O Tribunal Superior de Justiça da Comunidade Valenciana (Espanha) considerou justificado o despedimento disciplinar de uma funcionária dos Correos, com quase 40 anos de antiguidade, por ter ocultado e retido três envios de clientes sem os registar no sistema interno de rastreabilidade. O tribunal entendeu que a conduta provocou uma quebra de confiança irreparável, afastando a ideia de que a sanção seria excessiva, apesar de a trabalhadora ter alegado problemas de saúde mental.
Segundo o portal espanhol Noticias Trabajo, e de acordo com a informação divulgada sobre o caso, a trabalhadora iniciou funções a 1 de junho de 1985, exercia atendimento ao cliente em Valência e auferia cerca de 2.126,28 euros brutos por mês (com horas extra). Entre as suas funções estavam a recolha, custódia e gestão dos envios, incluindo o respetivo registo interno.

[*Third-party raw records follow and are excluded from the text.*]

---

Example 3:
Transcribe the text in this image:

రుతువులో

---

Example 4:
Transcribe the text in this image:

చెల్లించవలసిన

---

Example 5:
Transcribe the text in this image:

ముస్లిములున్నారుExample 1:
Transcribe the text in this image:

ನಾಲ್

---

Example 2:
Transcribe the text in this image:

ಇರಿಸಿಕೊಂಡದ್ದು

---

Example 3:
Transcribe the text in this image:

O que aconteceu na estação de Valência
Os factos ocorreram a 22 de fevereiro de 2023, quando colegas do turno da tarde encontraram três envios escondidos na zona de duche do WC. No dia seguinte, o diretor da unidade pediu explicações, por a trabalhadora ser apontada como a única pessoa que teria acedido às instalações antes dele.
Segundo a mesma informação, a trabalhadora reconheceu ter os envios na sua posse e admitiu que os tinha escondido, dizendo que não sabia explicar o motivo e que atravessava um período difícil.

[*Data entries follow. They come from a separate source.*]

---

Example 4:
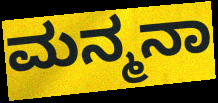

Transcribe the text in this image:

ಮನ್ಮನಾ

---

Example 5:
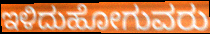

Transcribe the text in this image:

ಇಳಿದುಹೋಗುವರುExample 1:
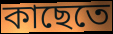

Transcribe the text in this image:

কাছেতে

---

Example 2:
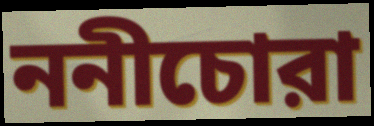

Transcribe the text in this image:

ননীচোরা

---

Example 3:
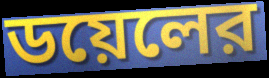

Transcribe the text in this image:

ডয়েলের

Na sequência destes acontecimentos, os Correos avançaram com despedimento disciplinar a 21 de junho de 2023, entendendo que a conduta configurava infração muito grave, por ocultação e retenção de envios e transgressão dos deveres de boa-fé associados à função.
O que decidiram os tribunais espanhóis
Em primeira instância, o Julgado do Trabalho em Valência considerou provada a ocultação e validou o despedimento, entendendo que não ficou demonstrado um quadro clínico, no momento dos factos, que anulasse a capacidade de autodeterminação da trabalhadora.
No recurso da funcionária, e de acordo com o Noticias Trabajo, o Tribunal Superior de Justiça voltou a dar razão à empresa e reforçou que, em funções de custódia e gestão de envios, a ocultação e retenção de encomendas é incompatível com o dever de confiança exigido. O tribunal sublinhou ainda que, em situações de quebra de boa-fé e abuso de confiança, a margem para “graduar” a perda de confiança é muito reduzida.
E se fosse em Portugal?
Em Portugal, um caso semelhante tenderia a ser analisado no âmbito do despedimento por facto imputável ao trabalhador, que exige justa causa: um comportamento culposo que, pela gravidade e consequências, torne imediata e praticamente impossível a subsistência da relação de trabalho. O processo disciplinar teria de respeitar as garantias legais (nota de culpa, resposta e decisão).
No plano setorial, a lei portuguesa também exige que, na prestação de serviços postais, sejam salvaguardados requisitos essenciais como a inviolabilidade e o sigilo dos envios. O desfecho concreto dependeria sempre da prova reunida: intenção, impacto nos envios, histórico disciplinar e evidência médica sobre a capacidade de autodeterminação no momento dos factos.